_Information provided_
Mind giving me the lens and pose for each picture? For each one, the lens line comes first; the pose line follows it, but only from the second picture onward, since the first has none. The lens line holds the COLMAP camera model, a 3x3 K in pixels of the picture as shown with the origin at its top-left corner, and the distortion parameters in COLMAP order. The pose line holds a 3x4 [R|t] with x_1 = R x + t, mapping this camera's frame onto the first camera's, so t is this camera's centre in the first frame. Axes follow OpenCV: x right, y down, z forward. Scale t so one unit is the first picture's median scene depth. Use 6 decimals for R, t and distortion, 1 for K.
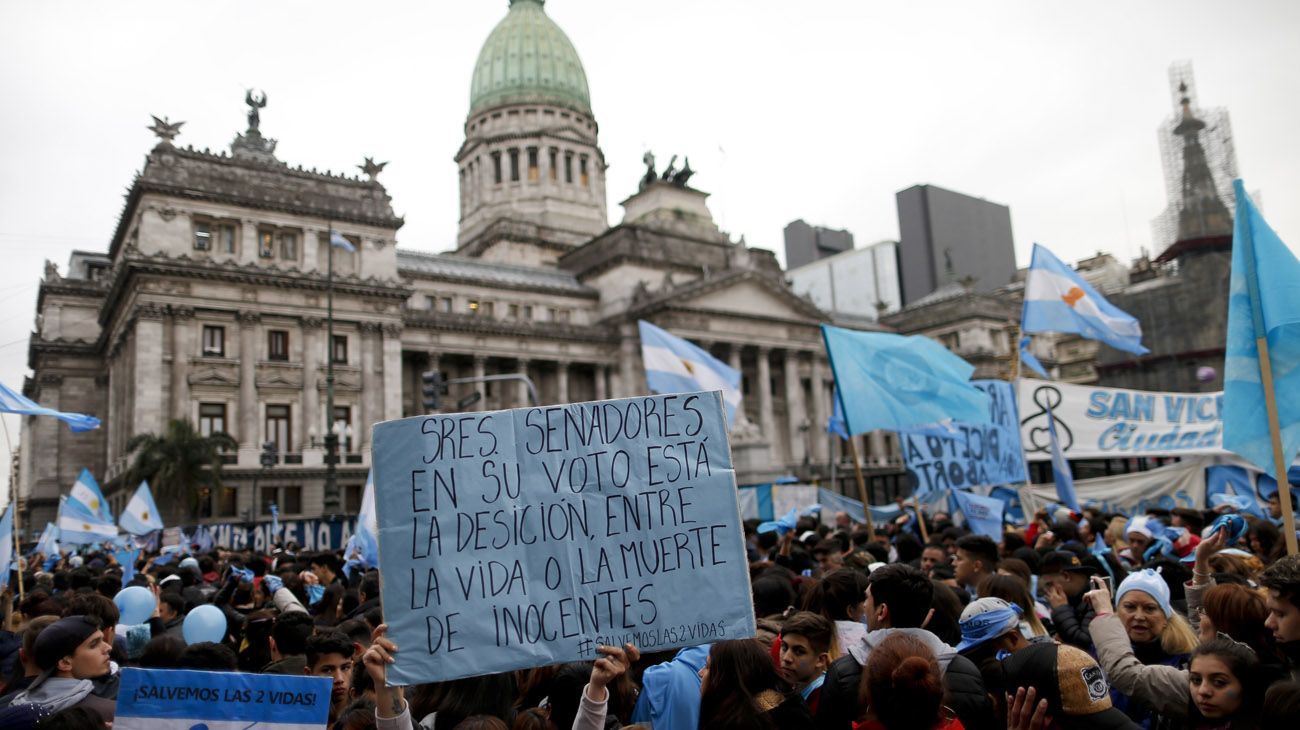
lens RADIAL K [[873.9, 0, 651.7], [0, 873.9, 400.8], [0, 0, 1]] dist [-0.027594, 0.003731]
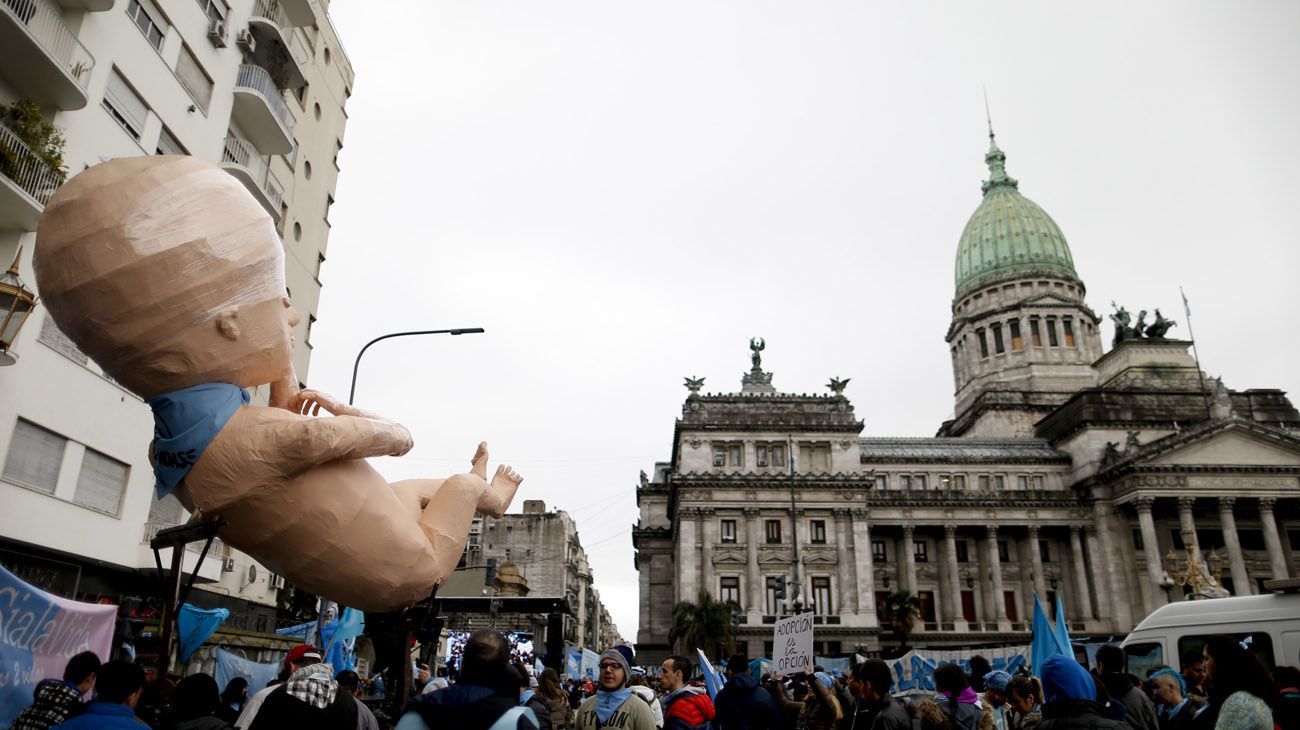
lens RADIAL K [[873.9, 0, 651.7], [0, 873.9, 400.8], [0, 0, 1]] dist [-0.027594, 0.003731]
pose [[0.801376, -0.127744, -0.584361, 0.197482], [0.028309, 0.983935, -0.176270, -0.026649], [0.597491, 0.124715, 0.792118, -0.167429]]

_Problem description_
Return all of the lines above without alteration, minus the pictures.

_Output for this exercise_
Mind giving me the lens and pose for each picture? For each one, the lens line comes first; the pose line follows it, but only from the second picture onward, since the first has none. The lens line holds the COLMAP camera model, a 3x3 K in pixels of the picture as shown with the origin at its top-left corner, and the distortion parameters in COLMAP order. The pose line holds a 3x4 [R|t] with x_1 = R x + t, mapping this camera's frame onto the first camera's, so t is this camera's centre in the first frame. Axes follow OpenCV: x right, y down, z forward. Scale t so one unit is the first picture's median scene depth. Use 6 decimals for R, t and distortion, 1 for K.
lens RADIAL K [[873.9, 0, 651.7], [0, 873.9, 400.8], [0, 0, 1]] dist [-0.027594, 0.003731]
lens RADIAL K [[873.9, 0, 651.7], [0, 873.9, 400.8], [0, 0, 1]] dist [-0.027594, 0.003731]
pose [[0.801376, -0.127744, -0.584361, 0.197482], [0.028309, 0.983935, -0.176270, -0.026649], [0.597491, 0.124715, 0.792118, -0.167429]]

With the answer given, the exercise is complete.